Ben hep iyi niyetle yaklaştım insanlara. Kalbimin temizliğiyle, niyetimin saflığıyla… Kimseye art niyet beslemeden, herkesin de benim gibi içten ve samimi olduğunu sandım. Çünkü kendi iç dünyamda kötülüğe yer yoktu. Ama öğrendim… Hayat bana öğretti. İyi niyetin, herkeste aynı yankıyı bulmadığını acı bir şekilde öğrendim.

Bazı insanlar sevmezmiş seni; işine yaradığın sürece yanındaymış meğer. Yani seni ‘’sen olduğun’’ için değil, onlara ne kattığın için seviyorlarmış. Menfaat bittiğinde, sebep bulmak da kolay oluyormuş. Bir gün aramıyorlar, bir gün soğuyorlar, bir gün ‘’yoğunum’’ diyorlar… Oysa hepsi bahane. Çünkü gerçekten seven, vakit bulur, gerekçe üretmez.

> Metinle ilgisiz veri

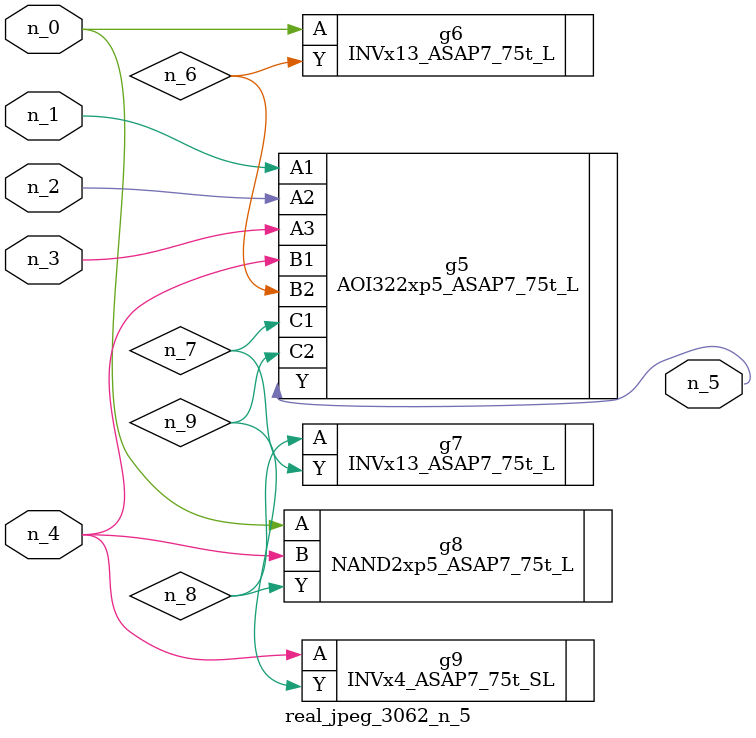
<source format=v>
module real_jpeg_3062_n_5 (n_4, n_0, n_1, n_2, n_3, n_5);

input n_4;
input n_0;
input n_1;
input n_2;
input n_3;

output n_5;

wire n_8;
wire n_6;
wire n_7;
wire n_9;

INVx13_ASAP7_75t_L g6 ( 
.A(n_0),
.Y(n_6)
);

NAND2xp5_ASAP7_75t_L g8 ( 
.A(n_0),
.B(n_4),
.Y(n_8)
);

AOI322xp5_ASAP7_75t_L g5 ( 
.A1(n_1),
.A2(n_2),
.A3(n_3),
.B1(n_4),
.B2(n_6),
.C1(n_7),
.C2(n_9),
.Y(n_5)
);

INVx4_ASAP7_75t_SL g9 ( 
.A(n_4),
.Y(n_9)
);

INVx13_ASAP7_75t_L g7 ( 
.A(n_8),
.Y(n_7)
);


endmodule
</source>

Hayat bana en çok şunu öğretti: Niyetin saf olması, herkesin öyle olduğu anlamına gelmiyor. Ve en tehlikeli insanlar, sana ‘’ben asla yapmam’’ diyenlerdir. Onlar genelde önce yapar.

Şimdi artık daha temkinliyim. Kimseye körü körüne güvenmiyorum. Birine elimle uzattığım iyiliğin, dönüp yüzüme tokat gibi çarpmayacağını varsaymıyorum.

Çünkü anladım: bazı kalpler kirli niyetlerle atıyor. Ve bazı insanlar sadece ihtiyaç duydukları sürece yanındalar.

Ama ben değişmeyeceğim. Çünkü onların kötülüğü, benim iyiliğimi kirletmeyecek. Ben yine niyetim kadar güzel kalacağım. Ama artık herkese değil, hak edene vereceğim içimi ve sevgimi.